The security and strategic implications of the leak extend far beyond the loss of trade secrets.[10] One of the most surprising architectural revelations was that Anthropic assembles its complex system prompts—the highly guarded instructions that tell the AI how to behave—client-side within the CLI tool rather than on a protected server. This means that the core "personality" and safety guardrails for the agent have effectively been sitting in plain sight on users' hard drives, merely obfuscated by standard minification. Security researchers have already pointed out that this transparency makes it significantly easier for malicious actors to design prompt injection attacks or bypass the tool's built-in permission models. Furthermore, the leak highlighted a concurrent vulnerability involving the axios library, a key dependency used by Claude Code for HTTP requests. Because the specific version of this dependency was hard-coded into the leaked source, researchers were able to confirm that users who updated during a specific three-hour window on the day of the leak may have been exposed to a supply-chain attack that could lead to credential exfiltration.

From a market perspective, the exposure of the Claude Code source code has effectively leveled the playing field for dozens of smaller AI startups and competitors. By studying the leaked files, rival companies now have access to a mature, battle-tested framework for handling multi-threaded autonomous tasks, background processes, and complex tool-call loops.[10] The leak even included internal testing logs and performance benchmarks for the upcoming Capybara model, which surprisingly showed a false claims rate of nearly 30% in its eighth internal iteration—a candid data point that Anthropic likely never intended to share with the public. This level of transparency into the "messy" middle of AI development provides a rare reality check against the polished marketing narratives typical of Silicon Valley’s elite labs.

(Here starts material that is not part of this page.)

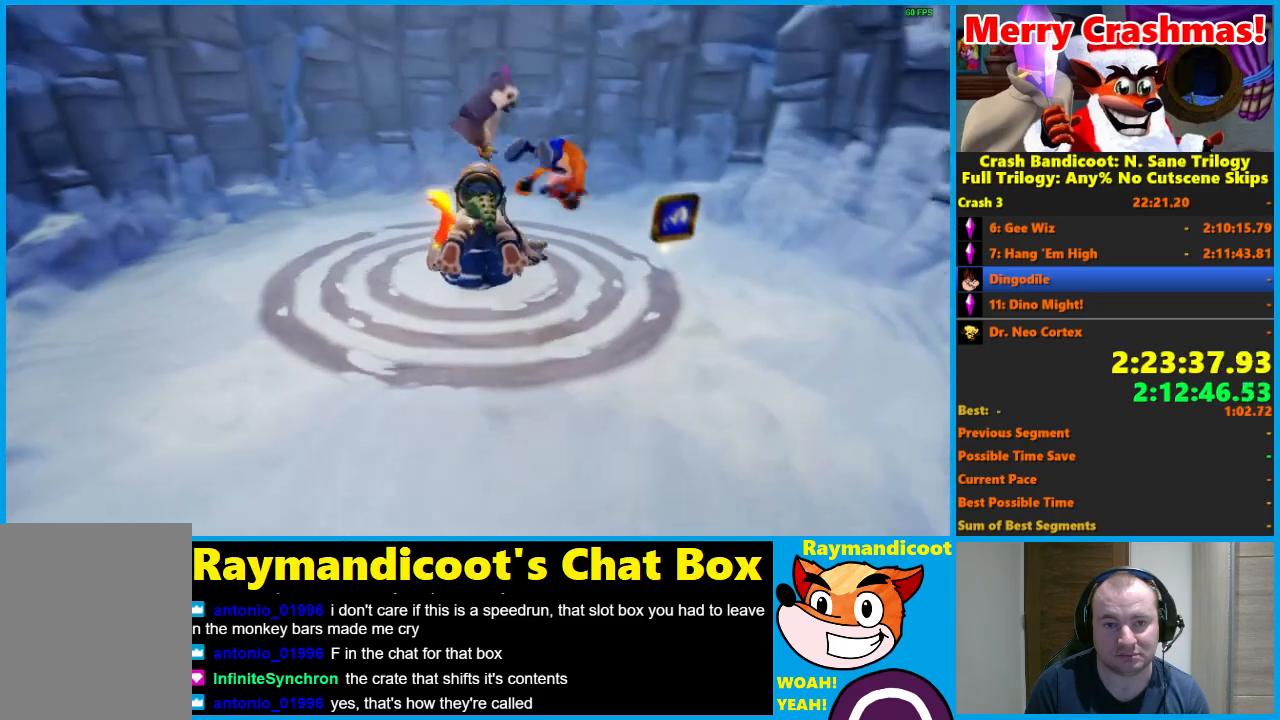
{"dt_ms": 500, "buttons": [], "left_stick": "down-left", "right_stick": "center", "button_events": [[150, "A", "up"]]}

In the wake of the incident, Anthropic has characterized the event as a packaging issue caused by human error rather than a compromise of its underlying model weights or customer data.[3] The company has since rolled out new automated checks for its build pipelines to prevent the inclusion of source maps in production releases and has moved to revoke several internal API hooks that were visible in the code. However, the reputational damage remains significant. For a company that markets itself on the premise of being the most responsible and safety-conscious player in the field, failing to secure its own source code through basic DevOps hygiene is a pointed irony.

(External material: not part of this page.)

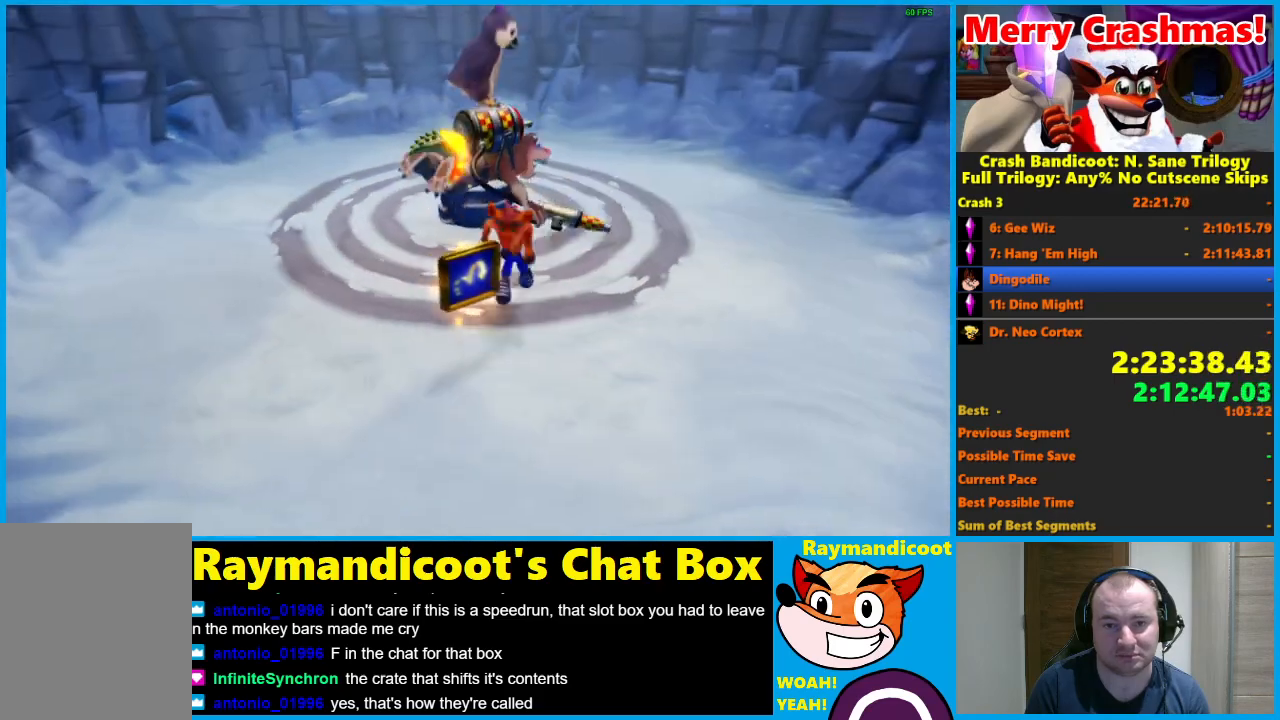
{"dt_ms": 500, "buttons": ["A"], "left_stick": "left", "right_stick": "center", "button_events": [[417, "A", "down"]]}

The long-term impact of this disclosure will likely be felt in the rapid acceleration of open-source agentic tools that mimic Anthropic’s successful orchestration patterns. As the industry moves toward "agentic" AI—models that don't just chat but actively perform work on local systems—the blueprint provided by the Claude Code leak will serve as an unofficial reference manual for the next several years of development. While Anthropic continues to lead in model intelligence, the transparency forced by this error has turned a proprietary advantage into a public commodity, shifting the focus of the AI arms race from how these tools are built to how they are governed. The incident serves as a stark reminder that in the high-stakes world of artificial intelligence, even the most advanced systems are only as secure as the human processes that deploy them.